Couple says clerk refused 'foreign' New Mexico ID for marriage license, asked for passport
LA CRUCES, N.M. – A man said he and his then-fiancee had to prove New Mexico is a state after a District of Columbia clerk denied his driver's license as proof of identity earlier this month.
The La Cruces Sun-News reports Gavin Clarkson, who lives in Las Cruces, and his fiancee attempted to apply for a marriage license at a D.C. license bureau on Nov. 20.
Clarkson said the clerk, however, wouldn't accept his New Mexico driver's license, believing he was a foreign citizen. The clerk allegedly said he would have to provide an international passport to get the license.
"She thought New Mexico was a foreign country," he told the La Cruces Sun News. "All the couples behind us waiting in line were laughing."
Clarkson wrote about the incident on Facebook:
"You know you are from flyover country when you are applying for a marriage license, give them your New Mexico driver's license, and they come back and say "my supervisor says we cannot accept international driver's licenses. Do you have a New Mexico passport?" They went back to a supervisor to check if New Mexico was a state ... TWICE!
The new Mrs. Clarkson thinks that the most hilarious part was when the clerk complemented me on my English. (For those that don't know, Marina immigrated from Argentina in 1994 and became a US citizen fourteen years later)."
Clarkson said personnel eventually accepted his license along with the marriage application.

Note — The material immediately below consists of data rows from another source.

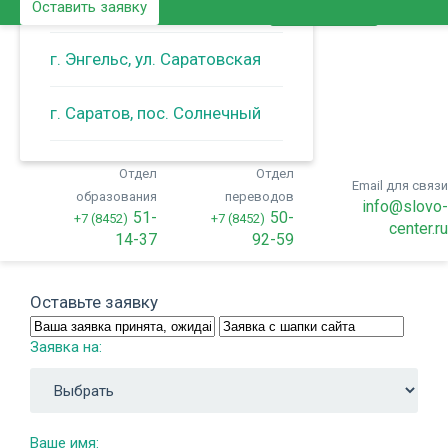
г. Энгельс, ул. Тельмана
Оставить заявку
Позвонить
г. Энгельс, ул. Саратовская
г. Саратов, пос. Солнечный
Отдел
Отдел
Email для связ
образования
переводов
info@slovo
51-
50-
+7 (8452)
+7 (8452)
center.r
14-37
92-59
Оставьте заявку
Заявка на:
Ваше имя: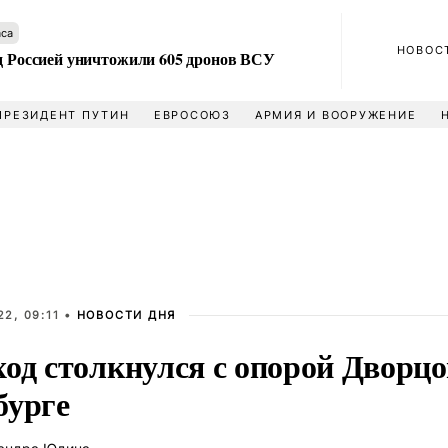
аса
НОВОС
ад Россией уничтожили 605 дронов ВСУ
ПРЕЗИДЕНТ ПУТИН
ЕВРОСОЮЗ
АРМИЯ И ВООРУЖЕНИЕ
2, 09:11 •
НОВОСТИ ДНЯ
од столкнулся с опорой Дворцо
бурге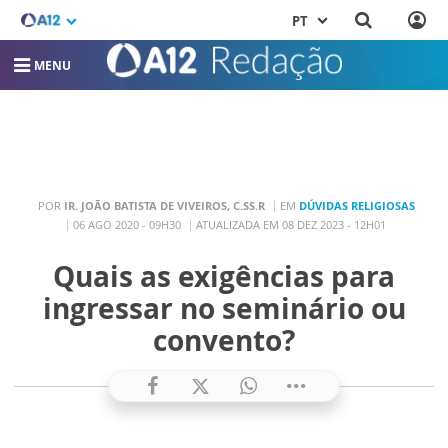
PT
MENU
POR
IR. JOÃO BATISTA DE VIVEIROS, C.SS.R
EM
DÚVIDAS RELIGIOSAS
06 AGO 2020 - 09H30
ATUALIZADA EM 08 DEZ 2023 - 12H01
Quais as exigências para
ingressar no seminário ou
convento?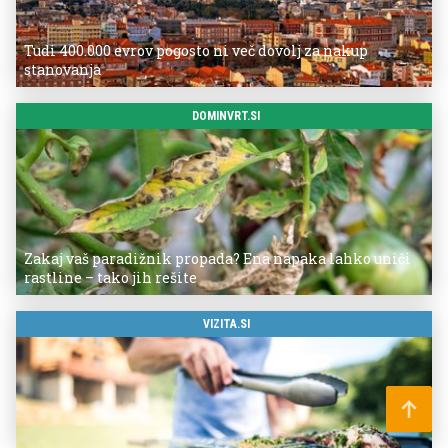
Tudi 400.000 evrov pogosto ni več dovolj za nakup
stanovanja
DOMINVRT.SI
Zakaj vaš paradižnik propada? Ena napaka lahko uniči
rastline – tako jih rešite
VIZITA.SI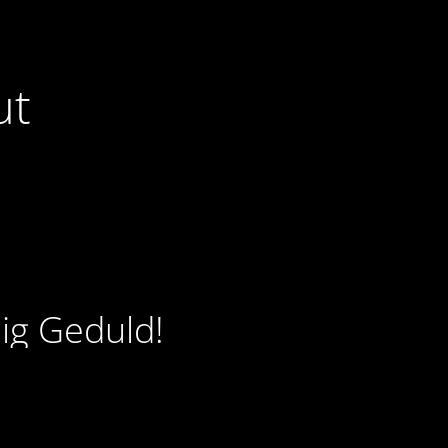
ut
ig Geduld!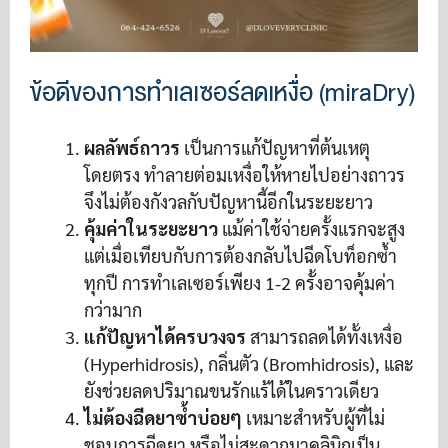
ข้อดีของการทำเลเซอร์ลดเหงื่อ (miraDry)
ผลลัพธ์ถาวร
เป็นการแก้ปัญหาที่ต้นเหตุ
โดยตรง ทำลายต่อมเหงื่อให้หายไปอย่างถาวร
จึงไม่ต้องกังวลกับปัญหานี้อีกในระยะยาว
คุ้มค่าในระยะยาว
แม้ค่าใช้จ่ายครั้งแรกจะสูง
แต่เมื่อเทียบกับการต้องกลับไปฉีดโบท็อกซ้ำ
ทุกปี การทำเลเซอร์เพียง 1-2 ครั้งอาจคุ้มค่า
กว่ามาก
แก้ปัญหาได้ครบวงจร
สามารถลดได้ทั้งเหงื่อ
(Hyperhidrosis), กลิ่นตัว (Bromhidrosis), และ
ยังช่วยลดปริมาณขนรักแร้ได้ในคราวเดียว
ไม่ต้องฉีดยาซ้ำบ่อยๆ
เหมาะสำหรับผู้ที่ไม่
ชอบการฉีดยา หรือไม่สะดวกมาคลินิกเป็น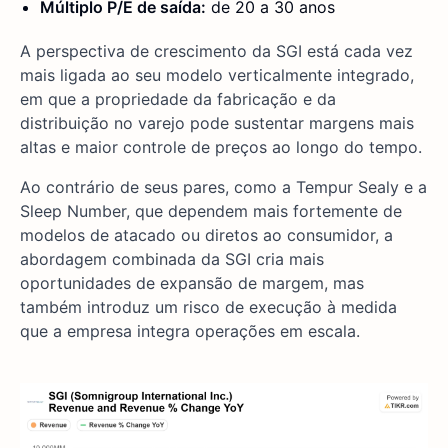
Múltiplo P/E de saída:
de 20 a 30 anos
A perspectiva de crescimento da SGI está cada vez
mais ligada ao seu modelo verticalmente integrado,
em que a propriedade da fabricação e da
distribuição no varejo pode sustentar margens mais
altas e maior controle de preços ao longo do tempo.
Ao contrário de seus pares, como a Tempur Sealy e a
Sleep Number, que dependem mais fortemente de
modelos de atacado ou diretos ao consumidor, a
abordagem combinada da SGI cria mais
oportunidades de expansão de margem, mas
também introduz um risco de execução à medida
que a empresa integra operações em escala.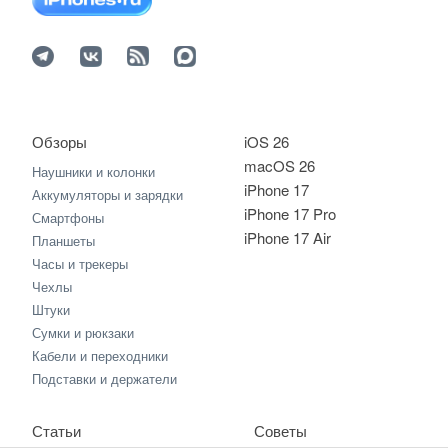
Обзоры
iOS 26
macOS 26
Наушники и колонки
iPhone 17
Аккумуляторы и зарядки
iPhone 17 Pro
Смартфоны
iPhone 17 Air
Планшеты
Часы и трекеры
Чехлы
Штуки
Сумки и рюкзаки
Кабели и переходники
Подставки и держатели
Статьи
Советы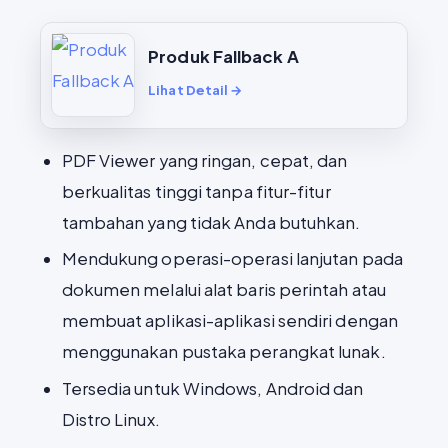
Produk Fallback A
Lihat Detail →
PDF Viewer yang ringan, cepat, dan
berkualitas tinggi tanpa fitur-fitur
tambahan yang tidak Anda butuhkan.
Mendukung operasi-operasi lanjutan pada
dokumen melalui alat baris perintah atau
membuat aplikasi-aplikasi sendiri dengan
menggunakan pustaka perangkat lunak.
Tersedia untuk Windows, Android dan
Distro Linux.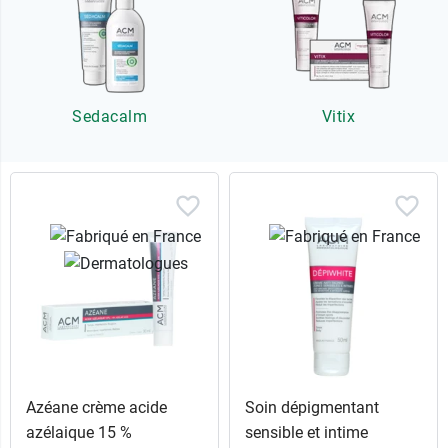
Sedacalm
Vitix
Azéane crème acide
Soin dépigmentant
azélaique 15 %
sensible et intime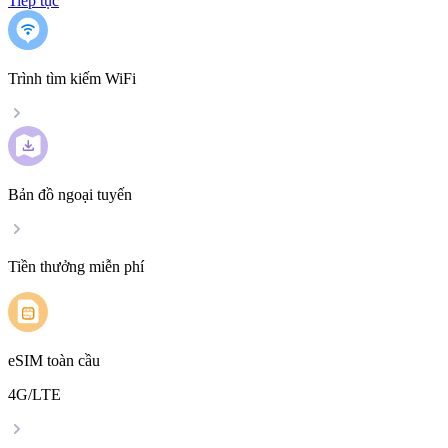
Tiếp tục
Trình tìm kiếm WiFi
Bản đồ ngoại tuyến
Tiền thưởng miễn phí
eSIM toàn cầu
4G/LTE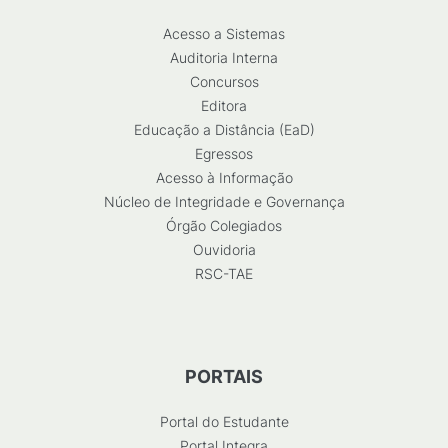
Acesso a Sistemas
Auditoria Interna
Concursos
Editora
Educação a Distância (EaD)
Egressos
Acesso à Informação
Núcleo de Integridade e Governança
Órgão Colegiados
Ouvidoria
RSC-TAE
PORTAIS
Portal do Estudante
Portal Integra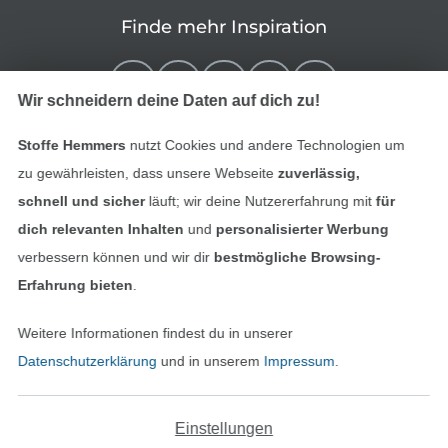
Finde mehr Inspiration
Wir schneidern deine Daten auf dich zu!
Stoffe Hemmers
nutzt Cookies und andere Technologien um
zu gewährleisten, dass unsere Webseite
zuverlässig,
schnell und sicher
läuft; wir deine Nutzererfahrung mit
für
dich relevanten Inhalten
und
personalisierter Werbung
verbessern können und wir dir
bestmögliche Browsing-
In den niederländischen Sh
In den französisch
Nederlands
Français
Erfahrung bieten
.
(France)
Weitere Informationen findest du in unserer
Deutsch
Datenschutzerklärung
und in unserem
Impressum
.
Alle Preise inkl. der gesetzl. MwSt.
Die durchgestrichenen Preise entsprechen dem
bisherigen Preis bei Stoffe Hemmers.
Einstellungen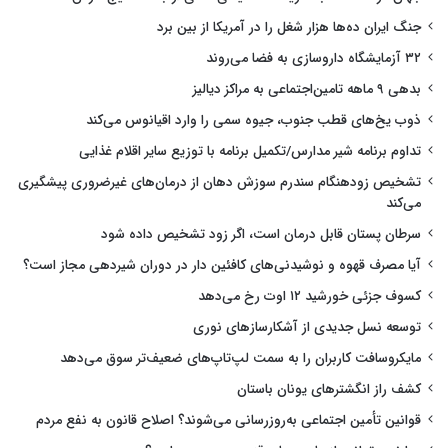
جنگ ایران ده‌ها هزار شغل را در آمریکا از بین برد
۳۲ آزمایشگاه داروسازی به فضا می‌روند
بدهی ۹ ماهه تامین‌اجتماعی به مراکز دیالیز
ذوب یخ‌های قطب جنوب، جیوه سمی را وارد اقیانوس می‌کند
تداوم برنامه شیر مدارس/تکمیل برنامه با توزیع سایر اقلام غذایی
تشخیص زودهنگام سندرم سوزش دهان از درمان‌های غیرضروری پیشگیری
می‌کند
سرطان پستان قابل درمان است، اگر زود تشخیص داده شود
آیا مصرف قهوه و نوشیدنی‌های کافئین دار در دوران شیردهی مجاز است؟
کسوف جزئی خورشید ۱۲ اوت رخ می‌دهد
توسعه نسل جدیدی از آشکارسازهای نوری
مایکروسافت کاربران را به سمت لپ‌تاپ‌های ضعیف‌تر سوق می‌دهد
کشف راز انگشترهای یونان باستان
قوانین تأمین اجتماعی به‌روزرسانی می‌شوند؟ اصلاح قانون به نفع مردم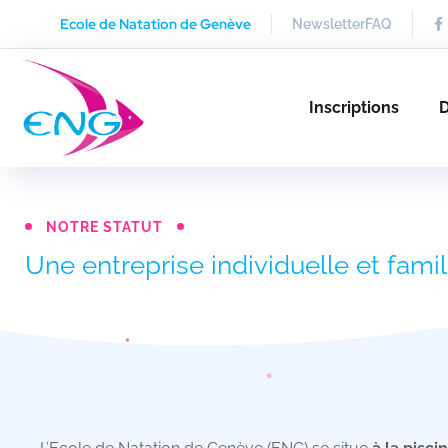
Ecole de Natation de Genève
Newsletter
FAQ
Inscriptions
D
NOTRE STATUT
Une entreprise individuelle et famil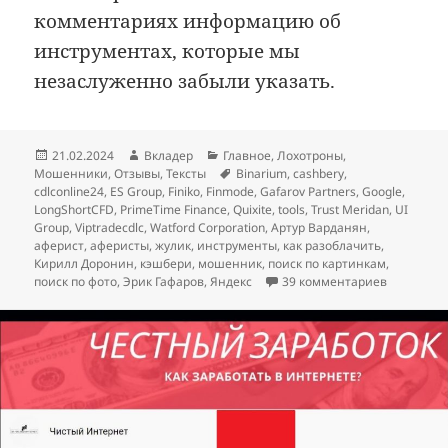
комментариях информацию об
инструментах, которые мы
незаслуженно забыли указать.
Опубликовано
Автор
Рубрики
21.02.2024
Вкладер
Главное
,
Лохотроны
,
Метки
Мошенники
,
Отзывы
,
Тексты
Binarium
,
cashbery
,
cdlconline24
,
ES Group
,
Finiko
,
Finmode
,
Gafarov Partners
,
Google
,
LongShortCFD
,
PrimeTime Finance
,
Quixite
,
tools
,
Trust Meridan
,
UI
Group
,
Viptradecdlc
,
Watford Corporation
,
Артур Варданян
,
аферист
,
аферисты
,
жулик
,
инструменты
,
как разоблачить
,
Кирилл Доронин
,
кэшбери
,
мошенник
,
поиск по картинкам
,
к записи 
поиск по фото
,
Эрик Гафаров
,
Яндекс
39 комментариев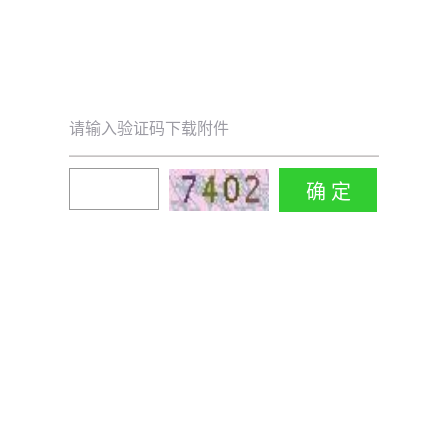
请输入验证码下载附件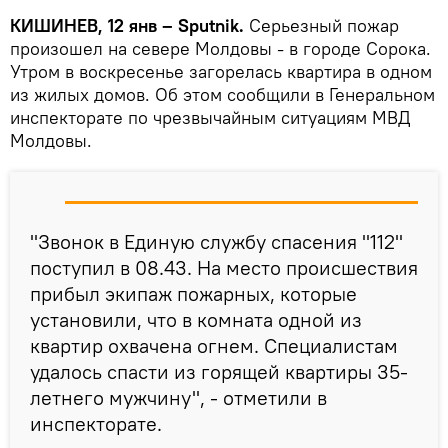
КИШИНЕВ, 12 янв – Sputnik.
Серьезный пожар
произошел на севере Молдовы - в городе Сорока.
Утром в воскресенье загорелась квартира в одном
из жилых домов. Об этом сообщили в Генеральном
инспекторате по чрезвычайным ситуациям МВД
Молдовы.
"Звонок в Единую службу спасения "112"
поступил в 08.43. На место происшествия
прибыл экипаж пожарных, которые
установили, что в комната одной из
квартир охвачена огнем. Специалистам
удалось спасти из горящей квартиры 35-
летнего мужчину", - отметили в
инспекторате.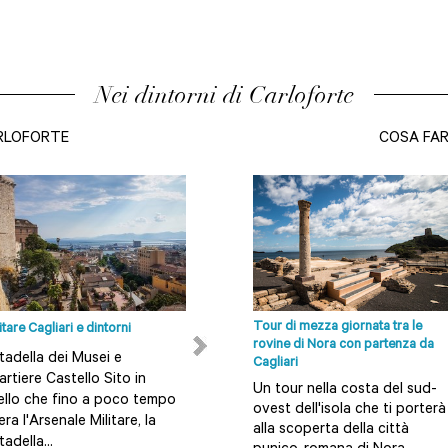
Nei dintorni di Carloforte
RLOFORTE
COSA FA
Tour di mezza giornata tra le
itare Cagliari e dintorni
12 Spiagge intorno Cagliari da non
rovine di Nora con partenza da
Perdere
tadella dei Musei e
Cagliari
Scopri tutte le spiagge a
rtiere Castello Sito in
Un tour nella costa del sud-
Cagliari, Villasimius, Teulada,
ello che fino a poco tempo
ovest dell'isola che ti porterà
Chia, Costa Rei, Pula e
era l'Arsenale Militare, la
alla scoperta della città
Teulada, Teulada, Solanas. Su
tadella...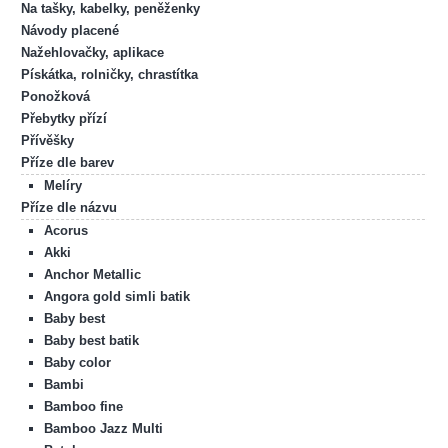
Na tašky, kabelky, peněženky
Návody placené
Nažehlovačky, aplikace
Pískátka, rolničky, chrastítka
Ponožková
Přebytky přízí
Přívěšky
Příze dle barev
Melíry
Příze dle názvu
Acorus
Akki
Anchor Metallic
Angora gold simli batik
Baby best
Baby best batik
Baby color
Bambi
Bamboo fine
Bamboo Jazz Multi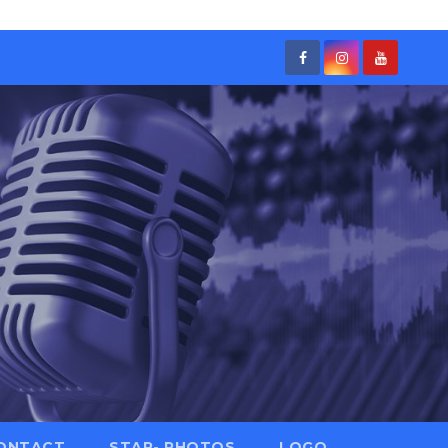
ONTACT
STAR- PHOTOS
LOGO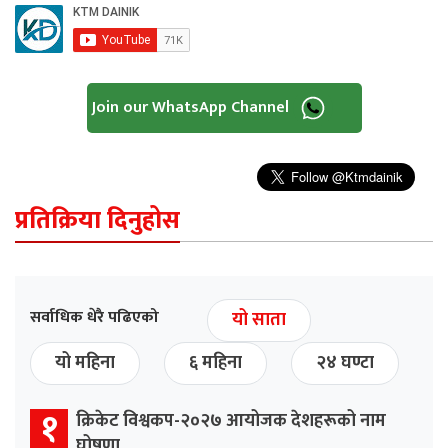
Join our WhatsApp Channel
प्रतिक्रिया दिनुहोस
सर्वाधिक धेरै पढिएको
यो साता
यो महिना
६ महिना
२४ घण्टा
१
क्रिकेट विश्वकप-२०२७ आयोजक देशहरूको नाम
घोषणा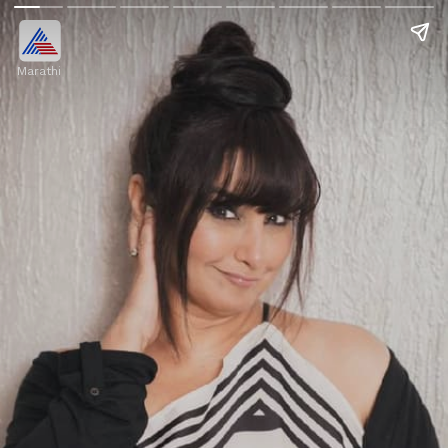
Marathi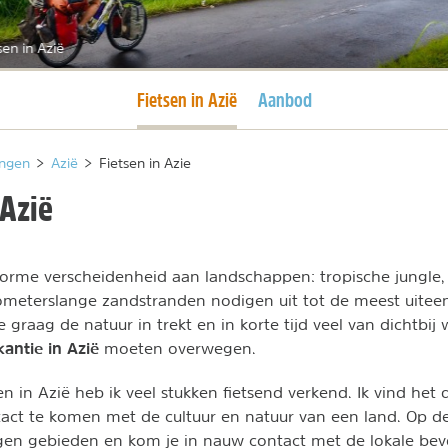
sen in Azië
Huidige pagina
Fietsen in Azië
Aanbod
ngen
>
Azië
>
Fietsen in Azie
 Azië
orme verscheidenheid aan landschappen: tropische jungle
lometerslange zandstranden nodigen uit tot de meest uite
 graag de natuur in trekt en in korte tijd veel van dichtbij w
kantie in Azië
moeten overwegen.
en in Azië heb ik veel stukken fietsend verkend. Ik vind het
ct te komen met de cultuur en natuur van een land. Op de f
en gebieden en kom je in nauw contact met de lokale bevo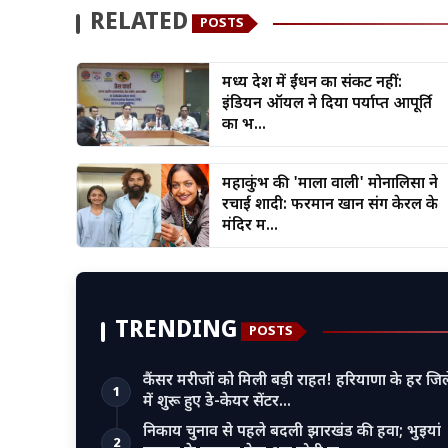
RELATED
POSTS
मध्य प्रदेश में ईंधन का संकट नहीं:
इंडियन ऑयल ने दिया पर्याप्त आपूर्ति
का भ...
महाकुंभ की 'माला वाली' मोनालिसा ने
रचाई शादी: फरमान खान संग केरल के
मंदिर म...
TRENDING
POSTS
कैंसर मरीजों को मिली बड़ी राहत! हरियाणा के हर जिल
1
में शुरू हुए डे-केयर सेंटर…
निकाय चुनाव से पहले बदली झारखंड की हवा; भुइयां
2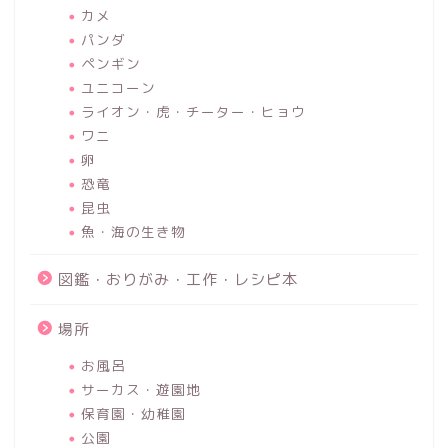
カメ
パンダ
ペンギン
ユニコーン
ライオン・虎・チーター・ヒョウ
ワニ
卵
恐竜
昆虫
魚・海の生き物
図鑑・おりがみ・工作・レシピ本
場所
お風呂
サーカス・遊園地
保育園・幼稚園
公園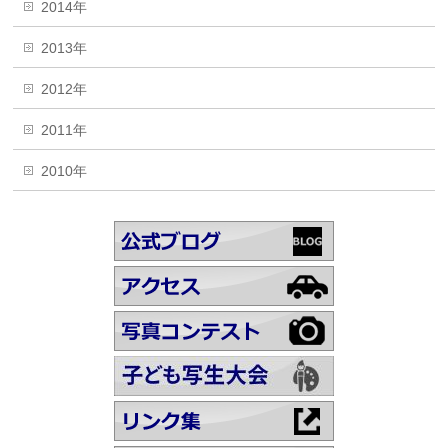
2014年
2013年
2012年
2011年
2010年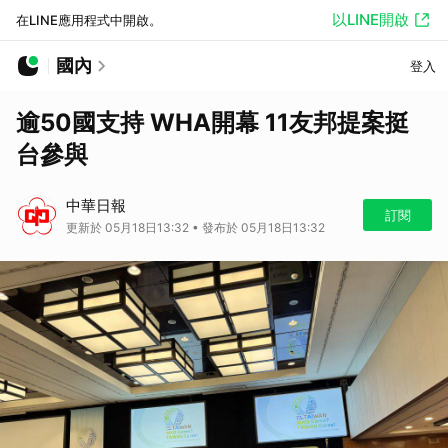
以LINE開啟
在LINE應用程式中開啟。
國內
登入
逾50國支持 WHA開幕 11友邦提案挺
台參與
中華日報
訂閱
更新於 05月18日13:32 • 發布於 05月18日13:32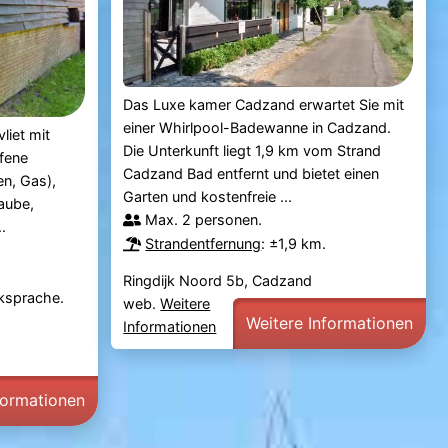
Das Luxe kamer Cadzand erwartet Sie mit
einer Whirlpool-Badewanne in Cadzand.
liet mit
Die Unterkunft liegt 1,9 km vom Strand
ffene
Cadzand Bad entfernt und bietet einen
n, Gas),
Garten und kostenfreie ...
aube,
Max. 2 personen.
.
Strandentfernung
: ±1,9 km.
Ringdijk Noord 5b, Cadzand
cksprache.
web.
Weitere
Weitere Informationen
Informationen
formationen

Leah H. Gurowitz, director of media and public relations for D.C. Courts, issued the following statement on the situation to the La Cruces Sun News:
"We understand that a clerk in our Marriage Bureau made a mistake regarding New Mexico's 106-year history as a state. We very much regret the error and the slight delay it caused a New Mexico resident in applying for a DC marriage license."